The total amount that the OECD countries spent on refugee costs within their own borders in 2015 is $12 billion (in current prices - 9.1% of total ODA). This sum would almost cover the next three year replenishment ask ($13 billion) for the Global Fund to fight AIDS, Tuberculosis and Malaria.

The dramatic increase in such in-donor refugee costs is changing the map of aid. In-donor refugee costs accounted for:

- 50% or more of bilateral ODA in Italy, Greece and Sweden
- more than 20% of total ODA in Austria, the Netherlands, Slovenia, Germany,Denmark, Belgium and the Czech Republic
- The Netherlands gave more aid to itself ($1.58 billion) for in-donor refugee costs in 2015 than it gave to the whole of Africa ($1.48 billion) in 2014.

By the end of 2015:

- More people had been driven from their homes that year than ever previously recorded. The total number is an increase of more than 50% from five years ago.

- Some 65.3 million people had been forced to flee, of which 21.3 million were refugees, 40.8 million were internally displaced within their home countries and 3.2 million were asylum seekers.

All internally displaced people (IDPs) assisted by the UN High Commissioner for Refugees (UNHCR), a total of 37.5 million people, are in developing countries.

In 2015 86% of the world’s refugees representing 13.9 million people—lived in developing countries. This was the highest figure in more than two decades and a stark contrast with the 2.2 million hosted by developed nations.
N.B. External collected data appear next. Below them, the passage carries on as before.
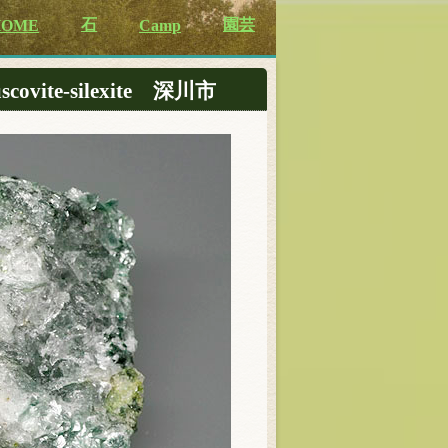
石
園芸
HOME
Camp
ovite-silexite 深川市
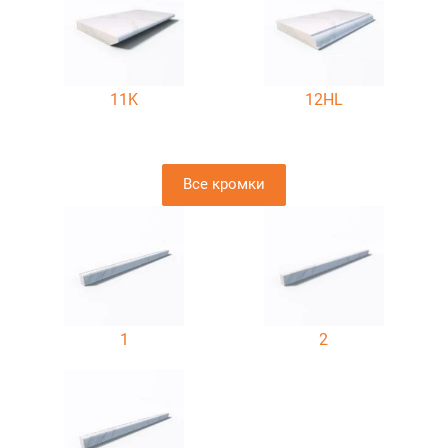
11K
12HL
Все кромки
1
2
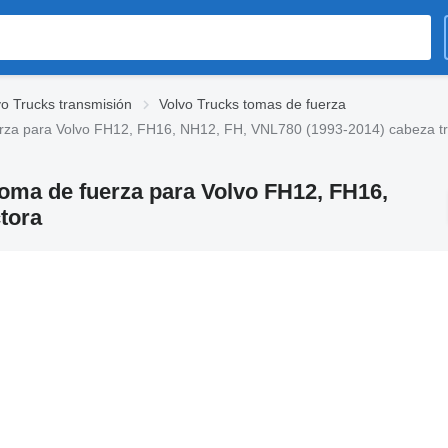
vo Trucks transmisión
Volvo Trucks tomas de fuerza
erza para Volvo FH12, FH16, NH12, FH, VNL780 (1993-2014) cabeza tr
toma de fuerza para Volvo FH12, FH16,
tora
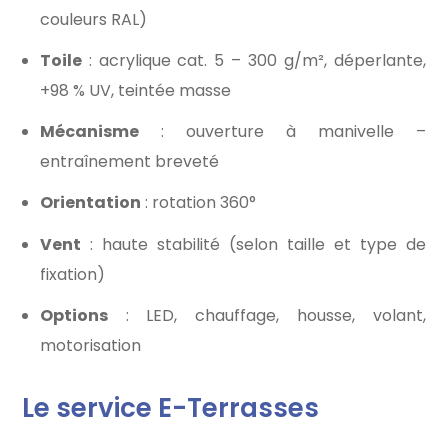
couleurs RAL)
Toile
: acrylique cat. 5 – 300 g/m², déperlante,
+98 % UV, teintée masse
Mécanisme
: ouverture à manivelle –
entraînement breveté
Orientation
: rotation 360°
Vent
: haute stabilité (selon taille et type de
fixation)
Options
: LED, chauffage, housse, volant,
motorisation
Le service E-Terrasses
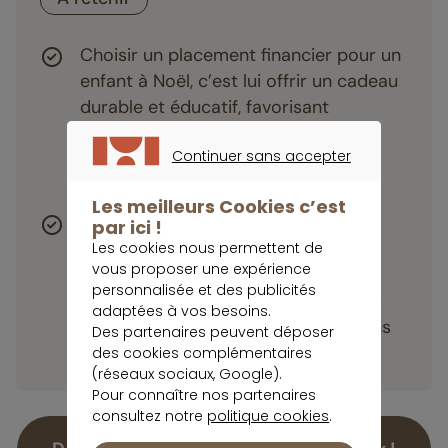
Choisir un placement financier pour un
enfant à Noël, c’est lui offrir un cadeau
durable et éducatif, favorisant
l’apprentissage financier et la
Continuer sans accepter
constitution d’un capital pour ses
CONTINUER SANS ACCEPTER
projets.
Les meilleurs Cookies c’est
Livret A, PEA, Assurance-vie : ces
par ici !
options offrent une variété de choix
Les cookies nous permettent de
vous proposer une expérience
adaptés à différents besoins et
personnalisée et des publicités
périodes de vie, plaçant ainsi l’avenir
adaptées à vos besoins.
financier des enfants entre des mains
Des partenaires peuvent déposer
expertes.
des cookies complémentaires
(réseaux sociaux, Google).
Pour connaître nos partenaires
consultez notre
politique cookies
.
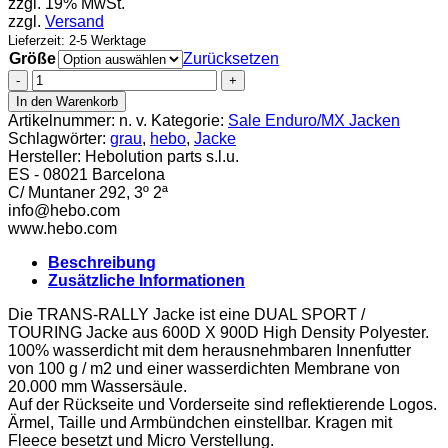
zzgl. 19% MwSt.
zzgl.
Versand
Lieferzeit: 2-5 Werktage
Größe
Zurücksetzen
Hebo
Trans
In den Warenkorb
Rally
Artikelnummer:
n. v.
Kategorie:
Sale Enduro/MX Jacken
Jacke
Schlagwörter:
grau
,
hebo
,
Jacke
grau
Hersteller:
Hebolution parts s.l.u.
Menge
ES - 08021 Barcelona
C/ Muntaner 292, 3º 2ª
info@hebo.com
www.hebo.com
Beschreibung
Zusätzliche Informationen
Die TRANS-RALLY Jacke ist eine DUAL SPORT /
TOURING Jacke aus 600D X 900D High Density Polyester.
100% wasserdicht mit dem herausnehmbaren Innenfutter
von 100 g / m2 und einer wasserdichten Membrane von
20.000 mm Wassersäule.
Auf der Rückseite und Vorderseite sind reflektierende Logos.
Ärmel, Taille und Armbündchen einstellbar. Kragen mit
Fleece besetzt und Micro Verstellung.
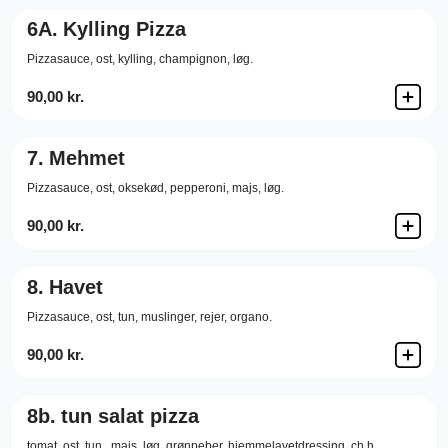
6A.
Kylling Pizza
Pizzasauce,
ost,
kylling,
champignon,
løg.
90,00 kr.
7.
Mehmet
Pizzasauce,
ost,
oksekød,
pepperoni,
majs,
løg.
90,00 kr.
8.
Havet
Pizzasauce,
ost,
tun,
muslinger,
rejer,
organo.
90,00 kr.
8b.
tun salat pizza
tomat, ost, tun, ,majs, løg, grønpeber, hjemmelavetdressing, ch h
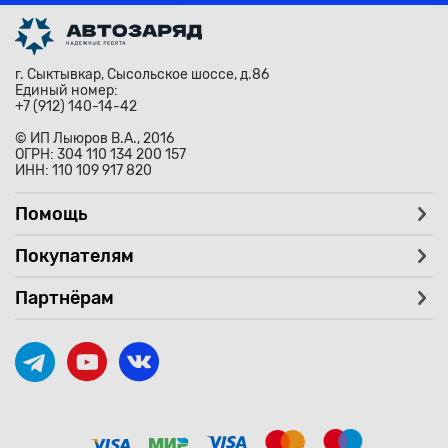
г. Сыктывкар, Сысольское шоссе, д.86
Единый номер:
+7 (912) 140-14-42
© ИП Лыюров В.А., 2016
ОГРН: 304 110 134 200 157
ИНН: 110 109 917 820
Помощь
Покупателям
Партнёрам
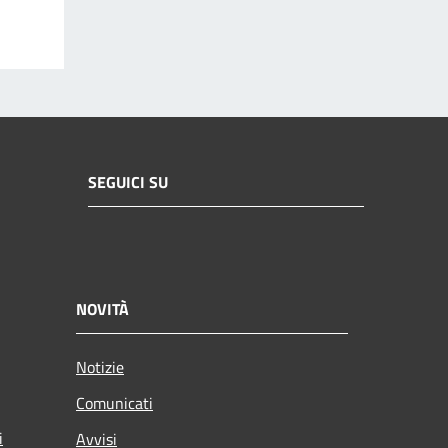
SEGUICI SU
NOVITÀ
Notizie
Comunicati
i
Avvisi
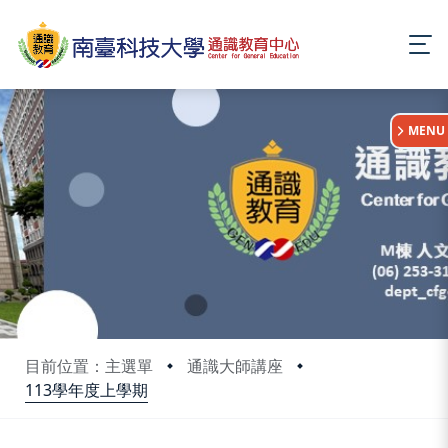
:::
MENU
目前位置：主選單
通識大師講座
113學年度上學期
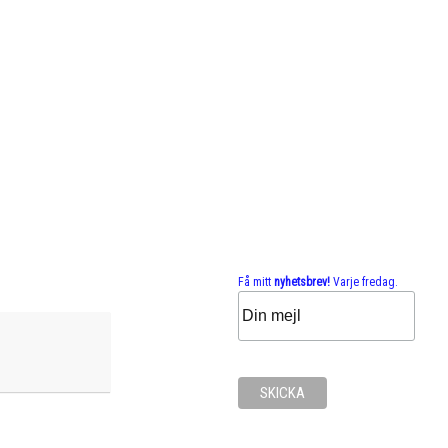
Få mitt
nyhetsbrev!
Varje fredag.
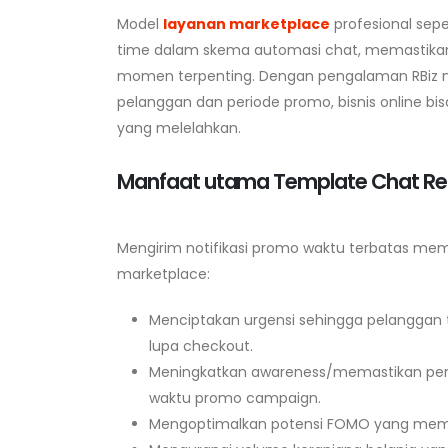
Model
layanan marketplace
profesional sepe
time dalam skema automasi chat, memastikan 
momen terpenting. Dengan pengalaman RBiz m
pelanggan dan periode promo, bisnis online b
yang melelahkan.
Manfaat utama Template Chat Re
Mengirim notifikasi promo waktu terbatas me
marketplace:
Menciptakan urgensi sehingga pelanggan t
lupa checkout.
Meningkatkan awareness/memastikan pembel
waktu promo campaign.
Mengoptimalkan potensi FOMO yang mempe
The 10 nations hosting the most refugees are all developing countries, and five of them are in sub- Saharan Africa: Turkey, Pakistan, Lebanon, Iran, Ethiopia, Jordan, Kenya, Uganda, Democratic Republic of Congo and Chad. These 10 countries combined accounted for 58% (9.3 million) of the global refugee population under UNHCR’s mandate in 2015.

More than half of the world’s out-of-school refugee children are located in just seven countries: Chad, Democratic Republic of the Congo, Ethiopia, Kenya, Lebanon, Pakistan and Turkey.

If current trends continue, humanitarian costs are projected to more than double to $50 billion by 2030, just when the world should be achieving the Sustainable Development Goals

Seven DAC countries cut aid: Portugal, Australia, Belgium, the United States (US), Spain, Finland and Luxembourg.

The EU Institutions also slightly decreased ODA by 0.5% and cut ODA to LDCs by 6.4%.

The 28 EU Member States collectively contributed only 0.46% of GNI in 2015 and most were far from meeting their commitments.